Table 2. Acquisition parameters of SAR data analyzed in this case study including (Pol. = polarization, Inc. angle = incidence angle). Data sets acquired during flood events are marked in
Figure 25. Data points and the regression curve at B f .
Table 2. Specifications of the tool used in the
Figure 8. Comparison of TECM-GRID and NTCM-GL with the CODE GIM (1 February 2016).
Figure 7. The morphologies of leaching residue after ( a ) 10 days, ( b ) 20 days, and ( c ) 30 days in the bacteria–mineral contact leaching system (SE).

=-=-=

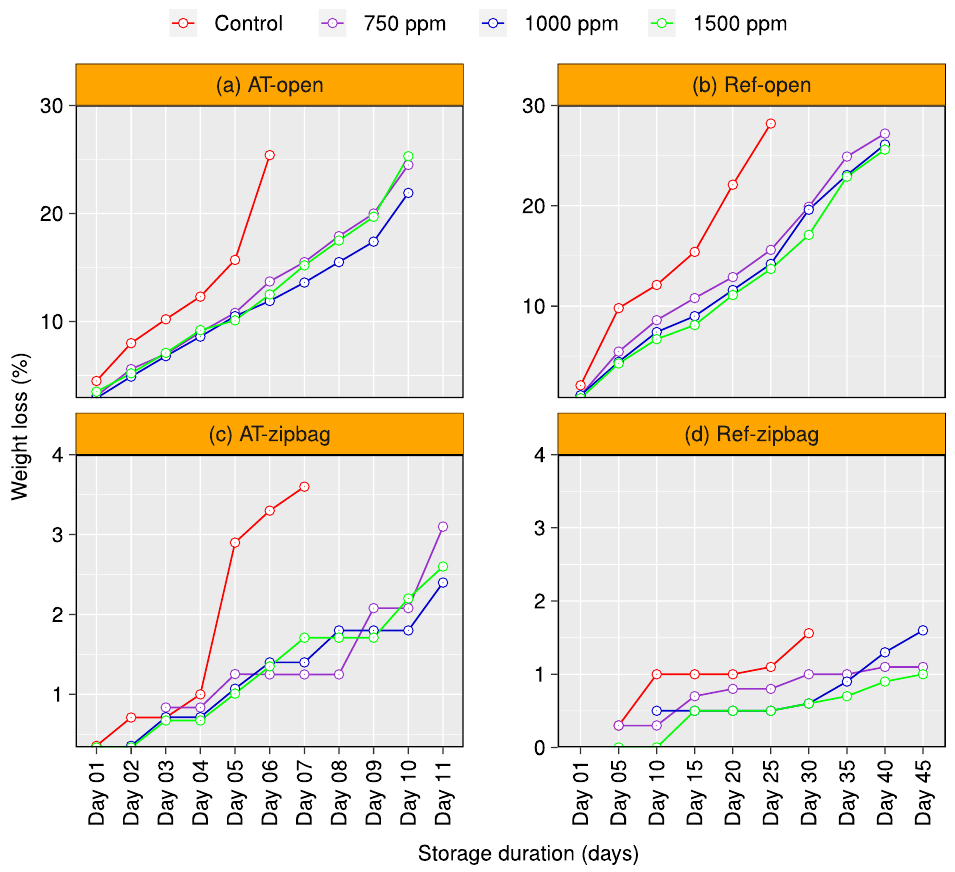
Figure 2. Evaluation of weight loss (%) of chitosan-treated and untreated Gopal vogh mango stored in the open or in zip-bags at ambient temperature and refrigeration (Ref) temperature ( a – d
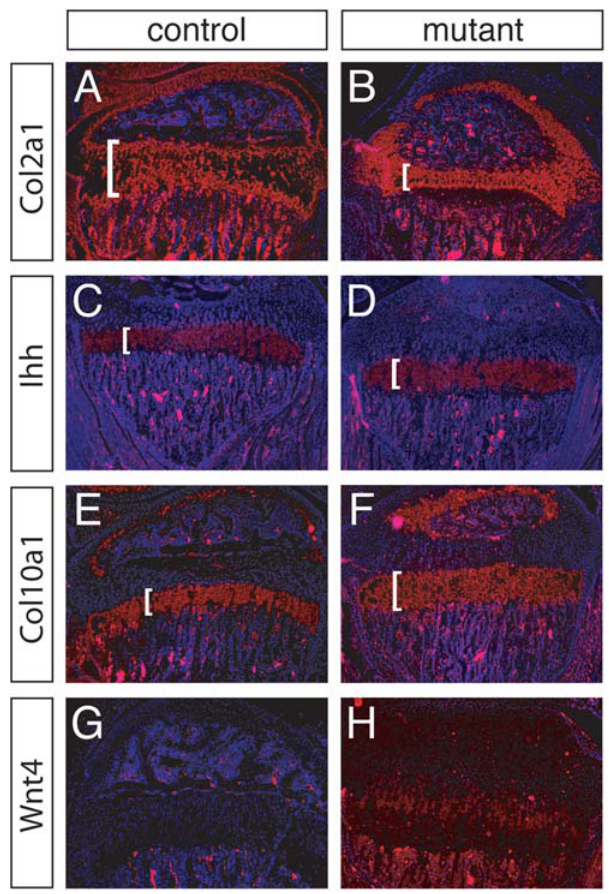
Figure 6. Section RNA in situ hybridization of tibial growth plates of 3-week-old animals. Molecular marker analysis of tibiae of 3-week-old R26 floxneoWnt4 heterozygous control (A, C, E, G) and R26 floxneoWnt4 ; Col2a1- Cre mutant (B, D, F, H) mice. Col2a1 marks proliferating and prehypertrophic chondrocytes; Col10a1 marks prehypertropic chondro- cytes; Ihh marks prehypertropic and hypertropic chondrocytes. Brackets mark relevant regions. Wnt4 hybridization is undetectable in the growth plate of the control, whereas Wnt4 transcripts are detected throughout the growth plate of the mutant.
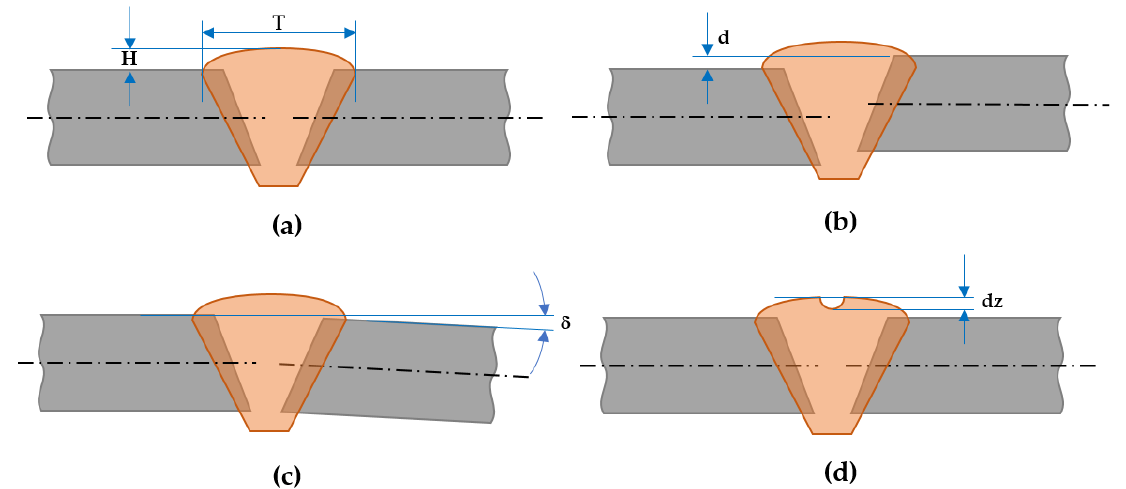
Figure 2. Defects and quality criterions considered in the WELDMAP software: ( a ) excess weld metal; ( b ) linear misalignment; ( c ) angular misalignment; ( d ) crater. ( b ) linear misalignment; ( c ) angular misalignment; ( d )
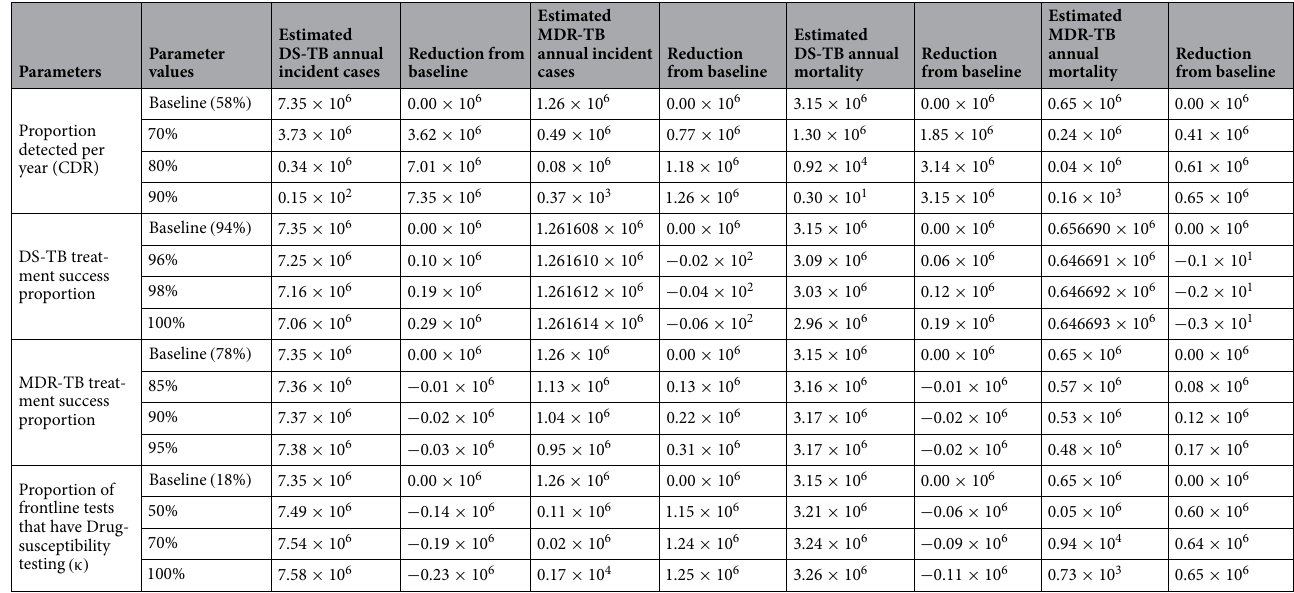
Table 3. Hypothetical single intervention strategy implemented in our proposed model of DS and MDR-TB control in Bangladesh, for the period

=-=-=

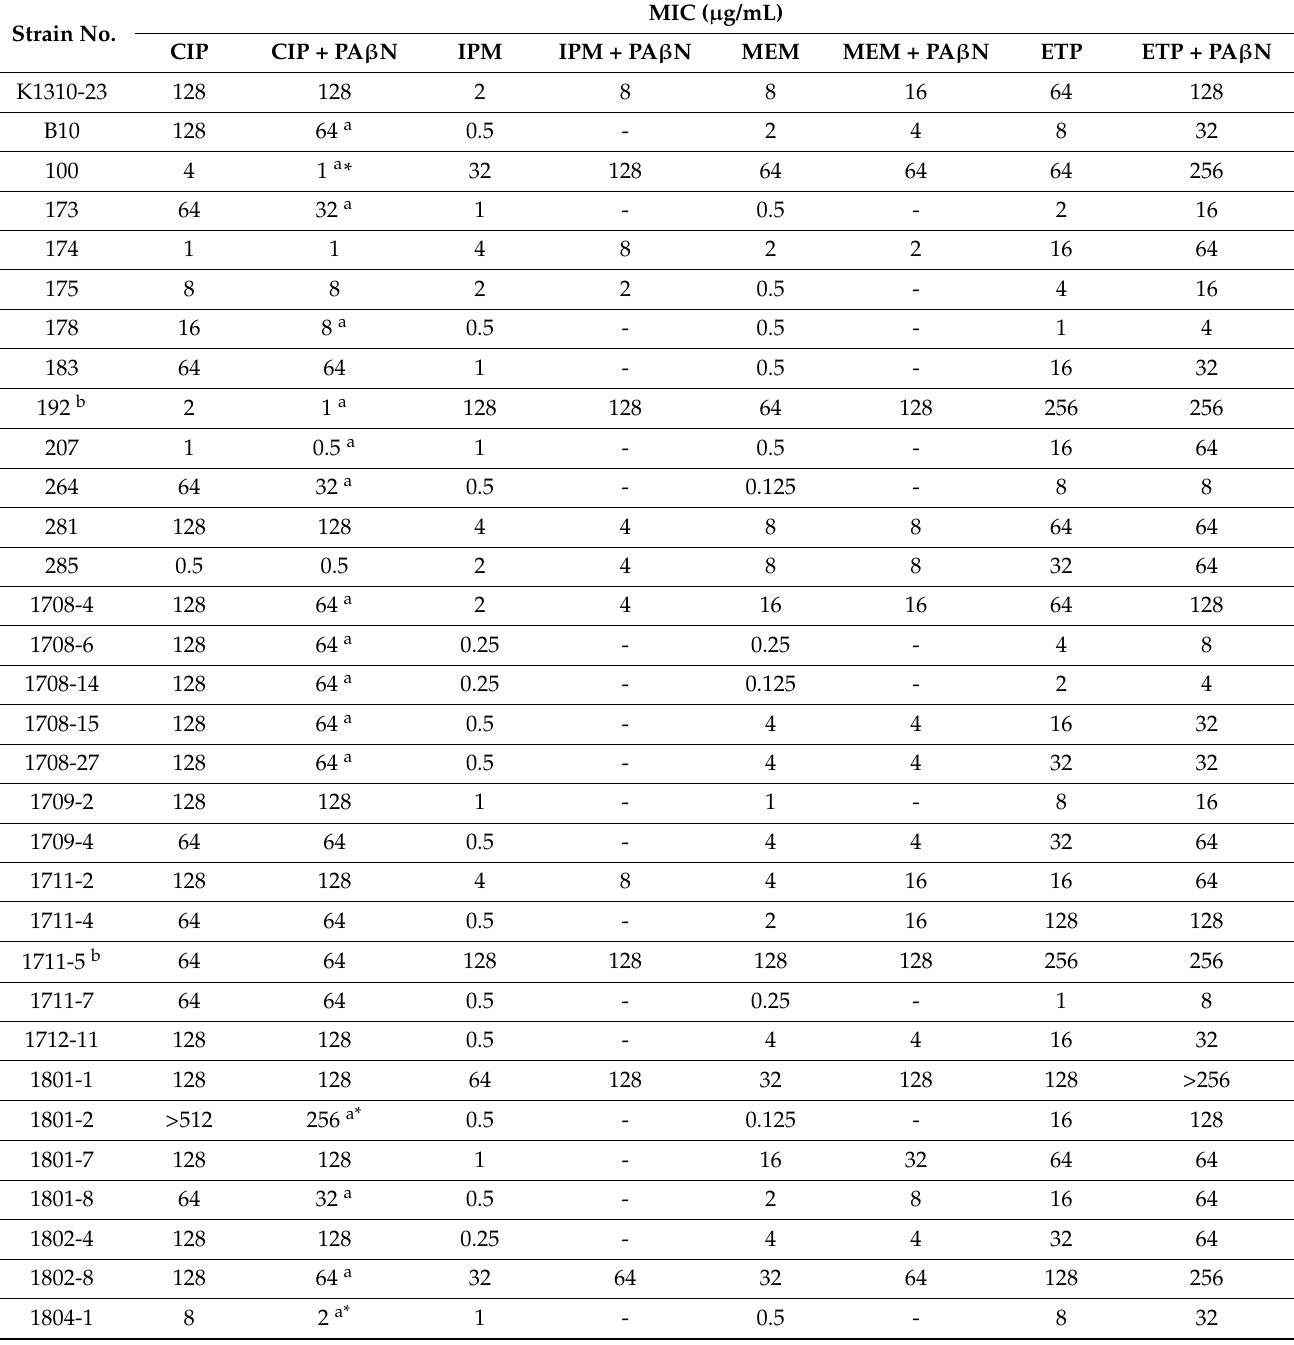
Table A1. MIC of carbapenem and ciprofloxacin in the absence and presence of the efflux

=-=-=

PROMPT
Go through the listing above and find each line containing the string "Data"; copy those lines.

ANSWER TO THIS TASK
Table 2. Acquisition parameters of SAR data analyzed in this case study including (Pol. = polarization, Inc. angle = incidence angle). Data sets acquired during flood events are marked in
Figure 25. Data points and the regression curve at B f .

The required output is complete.